Homework Help: Complex number problem

1. Apr 21, 2006

sparsh

using eulers formula express cos5ø in terms of cosø. Hence show that =cos(pie/10) is a root of the equation 16x^4 - 20x^2 +5 =0 ..

2. Apr 21, 2006

HallsofIvy

Looks like homework to me so I'm moving this to the homework section. Do you know what Euler's formula is? If so, go ahead and apply it!

3. Apr 21, 2006

sparsh

Yup i know it

But the problem is that when i convert cos5ø in terms of (cosø + isinø )
then how do i remove the sin term ......

like this complex number has only got its real part. And using eulers formula we cant have angles different for the cos and sine terms..

Moreover we have to use the obtained result in the 2nd part of the question

4. Apr 21, 2006

matt grime

If you know it then use it, or at least write here what you've obtained by using it, so that you can get help (not just the answer).

You know how to get rid of sin's and turn them into cos's from trig (cos^2+sin^2=1) and the real part only has even powers of sin in it.

5. Apr 21, 2006

Reshma

I think you will have to consider only the real part here since you have only 'x' terms.
Use the De Moivre's formula for powers and roots of complex numbers.
$$\left[r(\cos \phi + i\sin \phi)\right]^n = r^n(\cos n\phi + i\sin n\phi)$$

Hope this helps a bit...

6. Apr 21, 2006

sparsh

I converted it into something like this ::

cos 5ø = (cosø)^5 + i cos(90-ø)^5 - icos(90-5ø)

Then what should i do

7. Apr 21, 2006

matt grime

That is not correct. In fact it looks as though you think that (x+y)^5=x^5+y^5.

Do not write sin(x)=cos(90-x), by the way. There is no need to do that.

8. Apr 21, 2006

sparsh

@ matt

By the eulers formula or De Movier's Theorum (cosø+isinø)^5 is cos 5ø+isin5ø
Is there anything wrong with that.

Actually I gotta give the exam after two days . So please it would be really great if you could just give me the solution to this problem. I have spent too much time on it already. Have to study Physics and Chem too

9. Apr 21, 2006

matt grime

that is right, and nothing to do with what i said: you failed to expand the fifth power as a power properly.

● **Extracted data**
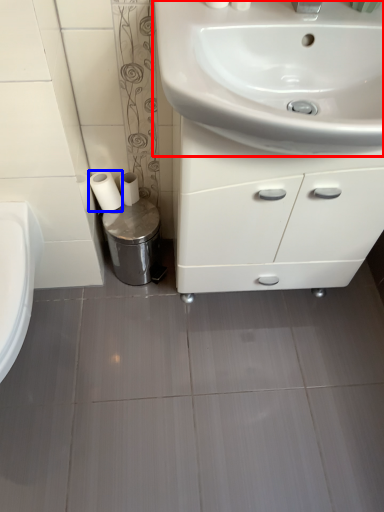
Question: Which object appears farthest to the camera in this image, sink (highlighted by a red box) or toilet paper (highlighted by a blue box)?

Choices:
 (A) sink
 (B) toilet paper

Answer: (B)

● **What you need to do**
a – Please copy the part of the complex number thread starting with "Homework Help: Complex" and going on through "20x^2 +5 =0 ..".
b – Write the next part of the complex number homework thread, picking up after its final post.

● **Answers for the tasks**
a –
Homework Help: Complex number problem

1. Apr 21, 2006

sparsh

using eulers formula express cos5ø in terms of cosø. Hence show that =cos(pie/10) is a root of the equation 16x^4 - 20x^2 +5 =0 ..

b –
certainly (cosx+isinx)^5=cos5x+isin5x, but you also seem to think that this is the same as cos^5(x)+isin^5(x), which is obviously false.

10. Apr 21, 2006

sparsh

I think i got the solution to this problem...

Just to share it with you. We can break e^i5ø into e^i3ø e^i2ø and then solve .
Thanks anyways for all your help ...

11. Apr 22, 2006

HallsofIvy

sparsh, in your original post you said "use Euler's formula". My first response was "Do you know what Euler's formula is? If so, go ahead and apply it!" Your last response was the first one where it looks like you are actually using Euler's formula!

12. Apr 22, 2006

sparsh

Can i know what is the basic difference between the Eulers Formula and the De moivers theorum. I mean they produce the same result.

13. Apr 23, 2006

Reshma

Euler's formula states:
$$e^{i\phi} = \cos \phi + i\sin \phi$$

De Moivre's Formula states:
$$(\cos \phi + i\sin \phi)^n = \cos(n\phi)+i\sin(n\phi)$$

De Moivre's formula is useful when you are dealing with powers and roots of complex numbers.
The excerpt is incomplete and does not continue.